Let’s get into watercolor painting though filled with a rich interesting history that evolves entire civilization changes. Although Europe would possibly like to snatch the credit for watercolor painting as many websites point to, watercolor painting goes back to Paleolithic Era, about 15000 B.C.E. before humans had built cities. One can find watercolor paintings within caves and on stones. According to “Water Colors Through Time”, “materials used often to create these paintings were minerals from the earth, charcoal, dies all being mixed with water, creating water pigments. This material was a close relation with modern day water colors.”
When I conducted my research to find hybridity within our art materials and their evolution, I noticed there were many websites that start the watercolor movement with Europe. It may be hard to fathom that watercolor painting began with prehistoric women who of course sat in their caves knitting with grass fibers and decorating their nice cozy living spaces inspired from their natural environments. Of course, the information available will claim that early man painted on the walls of the caves, and notice the terminology, “early man”, never mentioning women what so ever as if all women had to do was squat to give birth, and cook bull chops at the fire place within their caves all day. Maybe women painted most or all of the Paleolithic cave paintings as a way to create interior design and décor while their grunting spouses ran around Paleolithic times hunting for fresh food. It could have been a woman who found the first minerals to paint with, while she was cooking and cleaning her stone-like dishes as she discovered the various colors of the Earth pigments; the hues dazzling; she didn’t want to waste it all and started painting on her cave house walls.
Either way, watercolor painting is historically more significant historically speaking, than oil painting in all actuality. Ancient Egyptians used watercolor pigments to paint on Papyrus. According to Laura Monroe, writer for Artmine, for the Agora Gallery, in Chelsea, New York:
In Asia, traditional Chinese painting with watercolors developed around 4,000 B.C.,
primarily as a decorative medium, and by the 1st century A.D., the art of painting
religious murals had taken hold. By the 4th century landscape watercolor painting
in Asia had established itself as an independent art form. (Monroe)

### Short problem A
Render every line of the entries below as a Markdown table with the columns "Row" and "Line," numbering the rows and skipping blank lines. Omit the pictures.

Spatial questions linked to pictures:
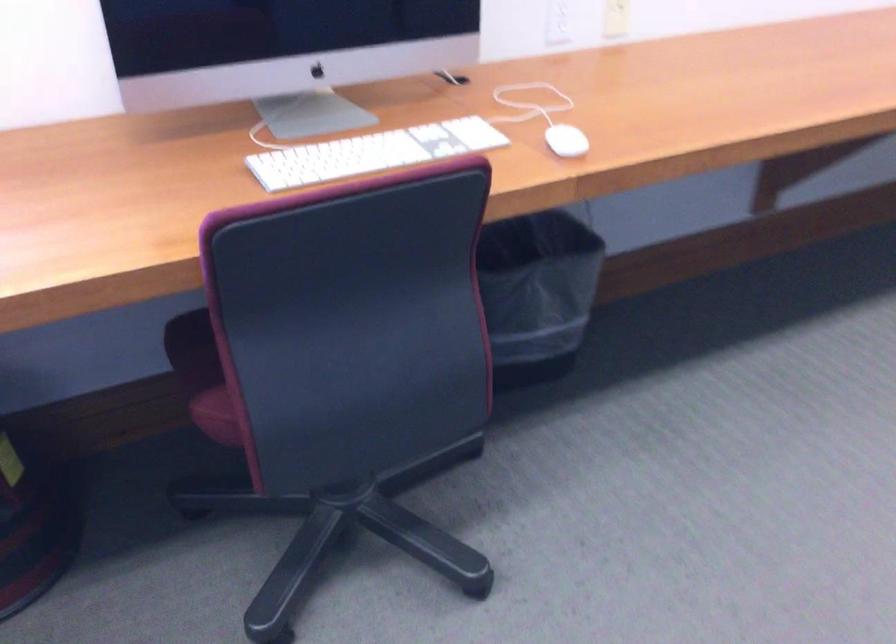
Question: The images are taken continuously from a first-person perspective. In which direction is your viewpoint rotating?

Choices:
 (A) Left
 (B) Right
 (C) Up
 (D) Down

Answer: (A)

### Short problem B
Copy the passage on watercolor history word for word, starting at "Either way, watercolor" and ending at "art form. (Monroe)".

### Complete response A
| Row | Line |
|---|---|
| 1 | Question: The images are taken continuously from a first-person perspective. In which direction is your viewpoint rotating? |
| 2 | Choices: |
| 3 |  (A) Left |
| 4 |  (B) Right |
| 5 |  (C) Up |
| 6 |  (D) Down |
| 7 | Answer: (A) |

### Complete response B
Either way, watercolor painting is historically more significant historically speaking, than oil painting in all actuality. Ancient Egyptians used watercolor pigments to paint on Papyrus. According to Laura Monroe, writer for Artmine, for the Agora Gallery, in Chelsea, New York:
In Asia, traditional Chinese painting with watercolors developed around 4,000 B.C.,
primarily as a decorative medium, and by the 1st century A.D., the art of painting
religious murals had taken hold. By the 4th century landscape watercolor painting
in Asia had established itself as an independent art form. (Monroe)